- Nico Roller
Pforzheim. Beim „Zirkus des Horrors“ bleibt einem die Luft weg – aber nicht vor lauter Angst, sondern vor Erstaunen über das, was die 22 Mitwirkenden zwei Stunden lang treiben. Sie spucken Feuer, sie zeigen waghalsige Akrobatik und sie fahren mit Motorrädern durch die Manege. Allerdings gibt es auch Menschen, denen die Veranstaltung ein Dorn im Auge ist. Schon vor der Premiere hatte ein Bürger in einer auch der PZ vorliegenden Mail Oberbürgermeister Peter Boch darum gebeten, „diesem antichristlichen Horrorzirkus gerade in dieser verrückten Zeit mit drohendem Weltkrieg und während der Corona-Zeit den Todesstoß zu verpassen“.
Dabei ist dem Zirkus das Schicksal der Menschen in der Ukraine eigenen Angaben zufolge alles andere als egal. Im PZ-Gespräch erklärt Direktor Joachim Sperlich, dass man kurzfristig noch vier Artisten aus der Ukraine engagiert habe, davon zwei mit Familien. In den kommenden Tagen sollen zwei weitere Frauen dazustoßen.
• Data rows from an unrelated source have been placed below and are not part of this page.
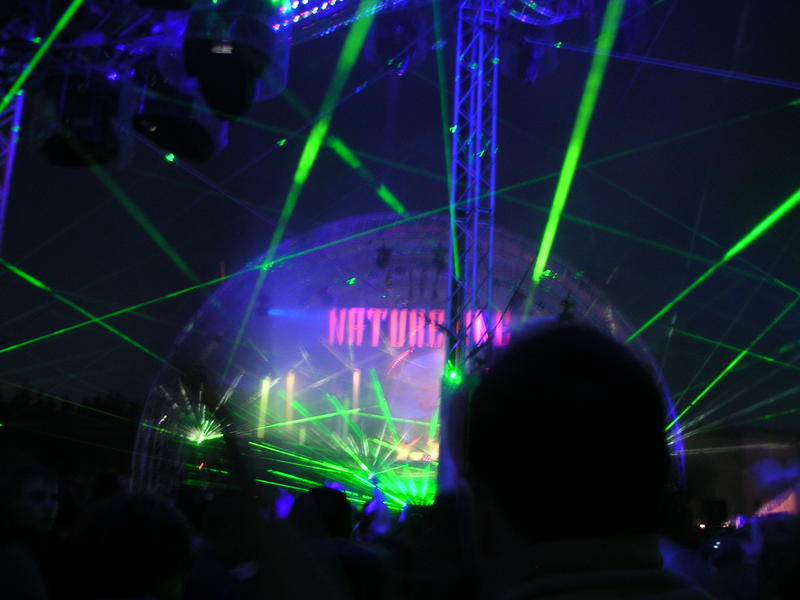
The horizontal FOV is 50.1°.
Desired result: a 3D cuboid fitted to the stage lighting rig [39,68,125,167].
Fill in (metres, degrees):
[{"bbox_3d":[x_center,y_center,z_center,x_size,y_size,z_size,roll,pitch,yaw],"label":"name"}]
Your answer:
[{"bbox_3d":[-2.198,-1.259,5.900,0.500,0.560,0.420,5,-14,-9],"label":"stage lighting rig"}]

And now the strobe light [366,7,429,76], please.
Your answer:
[{"bbox_3d":[-0.036,-2.650,8.800,0.530,0.580,0.460,3,-13,0],"label":"strobe light"}]

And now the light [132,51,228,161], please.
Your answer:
[{"bbox_3d":[-1.437,-1.274,5.600,0.500,0.580,0.460,8,-14,-22],"label":"light"}]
Und Sperlich sagt, man sei durchaus bereit, noch mehr aufzunehmen, ihnen Arbeit und Unterkunft zu geben. „Das ist einfach eine Verpflichtung für uns.“ Der Direktor betont, in seinem Zirkus gehe es nicht ums Fürchten, sondern um die Unterhaltung, darum, auch in schwierigen Zeiten ein bisschen Spaß zu haben.
Die Menschen in Verlegenheit zu bringen, ist der Job von Clown Andomalius, der genau weiß, wie er dem Publikum die Schamesröte ins Gesicht treibt: indem er Pfeile in Penis-Form verschießt, indem er männlichen Besuchern pinke Hasenohren aufsetzt, indem er Frauen zum Stöhnen bringt und Männer dazu, sich von ihrer Partnerin den Hintern versohlen zu lassen. Er redet gern und viel, die Akrobaten gar nicht. Während sich der Engel Eloa in luftiger Höhe an einem gelben Tuch verausgabt, turnt Rene Sperlich auf einem gefährlich wackelnden Turm aus übereinander gestapelten Stühlen, Handstand inklusive. Mit den Beinen nur in den Schlaufen zweier Seile hängend, zeigt Adele Fame einen Spagat, die „Skating Devils“ rasen mit Rollschuhen durch die Manege, die Mitglieder der Gruppe „Mystery of Ocean“ steigen sich für Handstände gegenseitig auf die Schultern. Mit einer großen Wippe schleudern sich Gesa, Felix und Attila gegenseitig durch die Luft: mal vorwärts, mal rückwärts, aber immer so, dass sie sich gerade so noch auffangen können.
Der Atem stockt
Und dann ist da noch das Todesrad, das aus zwei überdimensionalen, durch eine Querstange verbundenen Ringen besteht. Ringe, die sich ohne Unterlass drehen, immer weiter, immer schneller. Maik und Siegfried Sperlich balancieren auf ihnen, hüpfen, springen Seil und fallen auch mit einem Sack über dem Kopf nicht herunter. Dem Publikum stockt der Atem. Wirklich gruselig ist aber nur einer: Kurt Späth, der Freak, der sich Spritzen in die Haut bohrt, Nägel in die Nase hämmert, eine laufende Bohrmaschine verschluckt und an der Zunge eine Zuschauerin durch die Manege zieht.
Das Publikum ist hin- und hergerissen zwischen Staunen und Ekel. Doch Späth weiß, was er tut: Zum Finale steht er dann des Publikums wieder putzmunter in der Manege und holt sich zusammen mit seinen Kollegen den tosenden Beifall ab.